Dr. Ulrike Fessel-Denk

Therapieentscheidung

Bevor Sie sich für eine Therapie entscheiden, müssen Ihre Fragen geklärt sein. Sie entscheiden sich für die Therapie, nicht der Arzt. Nachdem der Arzt Sie eingehend untersucht und die Diagnose gestellt hat, erstellt er einen Therapieplan. Diesen bespricht er mit Ihnen.
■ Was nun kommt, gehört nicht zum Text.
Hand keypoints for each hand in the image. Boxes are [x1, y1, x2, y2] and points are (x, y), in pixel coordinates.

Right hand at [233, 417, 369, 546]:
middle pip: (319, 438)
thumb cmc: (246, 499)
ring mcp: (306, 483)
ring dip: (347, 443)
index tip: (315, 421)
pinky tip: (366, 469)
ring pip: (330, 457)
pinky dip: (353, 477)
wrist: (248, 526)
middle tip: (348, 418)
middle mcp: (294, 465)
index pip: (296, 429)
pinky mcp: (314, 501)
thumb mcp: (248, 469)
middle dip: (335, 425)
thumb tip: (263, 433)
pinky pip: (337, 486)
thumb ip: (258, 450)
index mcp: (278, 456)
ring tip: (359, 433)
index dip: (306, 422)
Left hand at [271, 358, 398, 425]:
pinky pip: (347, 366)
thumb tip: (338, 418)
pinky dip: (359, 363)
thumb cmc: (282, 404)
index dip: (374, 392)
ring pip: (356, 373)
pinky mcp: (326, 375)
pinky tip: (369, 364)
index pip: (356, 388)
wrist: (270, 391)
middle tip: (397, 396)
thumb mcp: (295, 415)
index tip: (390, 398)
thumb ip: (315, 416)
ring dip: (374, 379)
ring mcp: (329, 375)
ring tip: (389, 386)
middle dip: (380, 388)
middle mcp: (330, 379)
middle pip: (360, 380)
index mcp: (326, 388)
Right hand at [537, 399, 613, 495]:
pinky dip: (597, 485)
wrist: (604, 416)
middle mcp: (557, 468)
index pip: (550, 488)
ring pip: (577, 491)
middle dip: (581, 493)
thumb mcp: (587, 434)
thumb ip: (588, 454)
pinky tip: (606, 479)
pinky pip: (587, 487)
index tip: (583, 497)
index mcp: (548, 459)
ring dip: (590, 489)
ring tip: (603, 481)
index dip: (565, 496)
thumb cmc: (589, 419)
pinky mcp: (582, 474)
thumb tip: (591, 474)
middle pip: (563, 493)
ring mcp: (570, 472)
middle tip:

Sie können diesem zustimmen oder auch nicht.

Zur Therapieentscheidung gehört folglich:

  • die Diagnose des Arztes mitsamt dem Therapieplan
  • Ihr Wissen und Ihr Gefühl für Ihren Körper
  • Die Aufklärung durch den Arzt

Daraus ergibt sich:

  • Sie sind Ihr eigener Experte, Sie tragen die Verantwortung für Ihre Gesundheit
  • Holen Sie im Zweifelsfall eine Zweitmeinung ein
  • Wenn Sie sich für eine Therapie entschieden haben, informieren Sie sich und bleiben Sie konsequent dabei
  • Wenn Sie die Therapie nicht eingehalten haben, sprechen Sie mit Ihrem Arzt darüber

Nicht immer ist die Diagnose gleich auf Anhieb richtig. Deshalb ist es so wichtig, dass Sie dabei sind. Nur Sie spüren genau, wie es Ihnen geht. Sie helfen dem Arzt bei der Diagnose, wenn Sie so unverfälscht wie möglich Ihren Zustand beschreiben. Also weder beschönigen noch übertreiben. Und bitte nicht durch Dr. Google beeinflusst. Das bringt nur Sie durcheinander und irritiert den Arzt bei der Diagnosestellung. Sie sind der Experte für Ihre Gesundheit, nicht Google.

Wenn Sie nicht sicher sind, ob das was der Arzt über Ihre Erkrankung sagt mit dem übereinstimmt, was Sie fühlen, so haben Sie jederzeit das Recht, eine Zweitmeinung einzuholen.

Wenn Sie sich für eine Therapie entschieden haben, sollten Sie sich daran auch halten. Und ihr die Zeit geben, die sie braucht, um zu wirken. Fragen Sie dazu Ihren Arzt, bis wann Sie spüren können, dass sich was verändert. Ein Abbruch mitten in der Therapie ist meist nicht so günstig wie entweder gar nicht anzufangen oder aber konsequent dabei zu bleiben.

Das gilt insbesondere für die Einnahme von Medikamenten. Wenn Sie zu einer OP nicht erscheinen, so merkt der Arzt das daran, dass Sie nicht kommen. Wenn Sie aber auf einmal aufhören, Ihre Medikamente zu nehmen, so fällt das ggf. erst bei der nächsten Kontrolle auf. Bis dahin können Sie sich selbst schon geschadet haben.

Wenn Sie die Therapie nicht eingehalten haben, so sagen Sie das. Verschweigen verletzt das Prinzip des gegenseitigen Respekts. Ihr Arzt ist nicht dumm und merkt irgendwann mal, dass Sie ihm gegenüber nicht aufrichtig sind. Das kann dazu führen, dass er Ihnen nicht mehr so glaubt wie bisher. Schlecht für Sie.

Verschweigen kann gefährlich sein, denn dann weiß Ihr Arzt nicht, warum Sie Symptome zeigen die eigentlich nicht mehr da sein sollten, es Ihnen schlechter geht oder warum Sie nicht in der Form wieder gesund werden, wie er erwartet hat. Der Arzt kann im schlechten Fall davon ausgehen, dass Sie etwas ganz anderes haben und eine Therapie ansetzen, die für Sie gar nicht geeignet ist. Oder er verordnet eine Untersuchung, die gar nicht nötig wäre.

Übernehmen Sie die Verantwortung für sich selbst und sagen Sie Ihrem Arzt, wenn Sie eine Therapie nicht eingehalten haben. Und sprechen Sie darüber, warum Sie die Therapie abgebrochen haben. Das ist wichtig. Nur so kann der Arzt verstehen, was er Ihnen genauer erklären muss oder was er ändern muss.